Overview
Wyoming is the most Republican state in the country at the presidential level, having gone for Donald Trump by more than 45 points in 2024, and Democrats have not won a statewide race since 2006 or a U.S. Senate seat in the state since 1970. Both chambers of the state legislature carry large GOP supermajorities, and every statewide office and the state’s lone congressional seat are held by Republicans. Still, 2026 is an unusually active cycle because both of Wyoming’s federal seats are open at once: Senator Cynthia Lummis chose not to seek a second term, and Representative Harriet Hageman left her U.S. House seat to run for that open Senate seat. The resulting scramble pulled in a wave of Republican candidates and a small but real Democratic field in both races. The primary serves mostly to determine which Democrat carries the party’s banner into an uphill general election, but it is still the only contest where Wyoming Democrats get to make their case to their own voters.
Primary date: August 18, 2026. Filing deadline: May 29, 2026. General election: November 3, 2026. Wyoming uses a closed primary, meaning only voters registered with a party may vote in that party’s primary.

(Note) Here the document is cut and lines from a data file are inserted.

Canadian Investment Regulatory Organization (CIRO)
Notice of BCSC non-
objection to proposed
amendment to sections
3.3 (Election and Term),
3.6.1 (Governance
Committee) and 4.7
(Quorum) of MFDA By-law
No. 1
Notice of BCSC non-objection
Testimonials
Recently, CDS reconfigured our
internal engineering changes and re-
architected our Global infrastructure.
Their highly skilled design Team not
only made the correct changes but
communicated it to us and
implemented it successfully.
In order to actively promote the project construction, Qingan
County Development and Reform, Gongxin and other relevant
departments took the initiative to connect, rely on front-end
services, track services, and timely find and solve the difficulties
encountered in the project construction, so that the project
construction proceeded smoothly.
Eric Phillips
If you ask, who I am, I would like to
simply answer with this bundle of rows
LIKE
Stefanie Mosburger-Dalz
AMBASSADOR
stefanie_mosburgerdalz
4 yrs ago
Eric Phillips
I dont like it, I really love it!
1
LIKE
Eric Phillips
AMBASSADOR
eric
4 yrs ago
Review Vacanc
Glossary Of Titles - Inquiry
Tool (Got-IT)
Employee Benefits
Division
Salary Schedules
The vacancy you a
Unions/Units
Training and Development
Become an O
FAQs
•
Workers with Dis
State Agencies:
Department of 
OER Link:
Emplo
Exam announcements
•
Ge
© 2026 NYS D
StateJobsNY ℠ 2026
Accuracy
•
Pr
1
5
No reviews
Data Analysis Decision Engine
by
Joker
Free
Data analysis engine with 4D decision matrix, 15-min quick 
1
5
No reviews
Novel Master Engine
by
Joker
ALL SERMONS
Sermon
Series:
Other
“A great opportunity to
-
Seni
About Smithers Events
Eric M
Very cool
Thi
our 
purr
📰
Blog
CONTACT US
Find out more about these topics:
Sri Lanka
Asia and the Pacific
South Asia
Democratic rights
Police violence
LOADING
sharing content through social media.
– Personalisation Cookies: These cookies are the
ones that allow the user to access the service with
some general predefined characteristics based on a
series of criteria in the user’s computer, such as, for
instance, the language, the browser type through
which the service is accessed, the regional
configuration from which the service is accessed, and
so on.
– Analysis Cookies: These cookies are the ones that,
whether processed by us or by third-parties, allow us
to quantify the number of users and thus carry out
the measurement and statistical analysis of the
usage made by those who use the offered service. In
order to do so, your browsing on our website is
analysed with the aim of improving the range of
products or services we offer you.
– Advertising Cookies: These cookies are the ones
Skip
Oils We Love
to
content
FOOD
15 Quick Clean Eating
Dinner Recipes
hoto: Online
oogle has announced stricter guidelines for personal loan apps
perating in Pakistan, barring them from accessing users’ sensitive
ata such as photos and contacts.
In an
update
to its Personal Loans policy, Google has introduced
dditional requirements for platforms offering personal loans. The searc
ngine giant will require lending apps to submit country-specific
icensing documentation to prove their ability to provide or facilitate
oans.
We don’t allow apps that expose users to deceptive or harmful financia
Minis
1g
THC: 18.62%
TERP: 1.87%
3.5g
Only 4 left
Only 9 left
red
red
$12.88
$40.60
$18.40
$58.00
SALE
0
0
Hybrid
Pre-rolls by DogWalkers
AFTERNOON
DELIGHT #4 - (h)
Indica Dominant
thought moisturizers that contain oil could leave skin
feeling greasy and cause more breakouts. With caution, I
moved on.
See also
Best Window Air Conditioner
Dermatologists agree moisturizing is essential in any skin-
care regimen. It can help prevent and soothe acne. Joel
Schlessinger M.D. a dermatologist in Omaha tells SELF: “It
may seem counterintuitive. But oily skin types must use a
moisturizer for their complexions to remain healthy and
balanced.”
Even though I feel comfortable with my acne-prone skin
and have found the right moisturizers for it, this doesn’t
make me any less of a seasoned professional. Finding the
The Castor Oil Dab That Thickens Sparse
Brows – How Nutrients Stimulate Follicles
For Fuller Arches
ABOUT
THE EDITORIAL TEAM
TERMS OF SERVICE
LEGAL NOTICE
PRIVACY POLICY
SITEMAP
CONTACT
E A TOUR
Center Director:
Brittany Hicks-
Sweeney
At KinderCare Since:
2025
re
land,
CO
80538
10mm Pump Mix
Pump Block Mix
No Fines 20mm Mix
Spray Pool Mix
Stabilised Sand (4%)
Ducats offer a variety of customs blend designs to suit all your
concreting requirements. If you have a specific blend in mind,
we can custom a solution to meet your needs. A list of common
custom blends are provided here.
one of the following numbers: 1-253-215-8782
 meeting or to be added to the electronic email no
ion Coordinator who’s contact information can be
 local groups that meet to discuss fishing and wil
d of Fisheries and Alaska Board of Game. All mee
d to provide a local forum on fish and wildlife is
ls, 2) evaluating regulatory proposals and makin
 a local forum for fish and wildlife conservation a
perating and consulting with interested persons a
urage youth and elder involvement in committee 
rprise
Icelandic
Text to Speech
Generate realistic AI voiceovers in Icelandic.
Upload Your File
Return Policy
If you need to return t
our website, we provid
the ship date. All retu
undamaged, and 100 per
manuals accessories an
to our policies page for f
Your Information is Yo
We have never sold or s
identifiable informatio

U.S. Senate Democratic Primary
Lummis’s retirement opened a seat Republicans have held continuously since 1977. Five Republicans filed, led by Hageman, who gave up a safe House seat to run. Two Democrats filed: James Byrd and Billy Benavidez.
James Byrd
Byrd is a former state representative from Cheyenne who served Wyoming House District 44 from 2009 to 2019, including stints as minority whip and minority caucus leader. He is the son of Liz Byrd, the first Black woman to serve in the Wyoming Legislature, and has framed his campaign in part around that family history of public service. He announced his Senate bid in February 2026, becoming the first Democrat to enter the race, and has positioned his campaign less as a partisan fight than as a push to elect someone who represents what he calls Wyoming values rather than Washington’s. He criticized the state’s Republican delegation for supporting the sale of public lands and tariffs that he said damaged the state’s agricultural exports. On energy, he describes himself as supportive of the existing fossil fuel industry while pushing for greater investment in nuclear, wind, and solar development, arguing Wyoming missed a chance to own emerging energy technologies rather than just extract resources. He has also criticized growing support for school choice and homeschooling in the state and opposed efforts to dismantle the federal Department of Education. Byrd lost a 2020 state Senate race to Republican Affie Ellis and lost a 2022 Democratic primary for a state House seat, so this Senate run comes after a stretch out of office; he has continued showing up at local Democratic events, including Pride gatherings, through the spring of 2026.
Billy Benavidez
Benavidez, of Sheridan, is the second Democrat in the Senate race, having filed by the May 29 deadline. He has run on a platform centered on personal freedom and limiting the federal surveillance state, including opposition to use of the Foreign Intelligence Surveillance Act against Americans, paired with a pledge to serve only one term and support congressional term limits more broadly.
U.S. House At-Large Democratic Primary
Hageman’s move to the Senate race opened Wyoming’s single U.S. House seat for the first time since she won it in 2022. Ten Republicans filed, headed by Secretary of State Chuck Gray, making it the most expensive and closely watched primary in the state this cycle. Two Democrats filed: Elena Del Real and Lisa Kinney.
Elena Del Real
Del Real, of Lander, is one of two Democrats who qualified for the House primary ballot. As with most of the Democratic field this cycle, her campaign has drawn far less statewide media attention than the crowded Republican primary, which has been dominated by infighting between Gray and self-funding rival Reid Rasner.
Lisa Kinney
Kinney, of Laramie, is the second Democrat in the House race. Laramie sits in Albany County, one of the few pockets of the state with a meaningful Democratic presence, and is home to the University of Wyoming.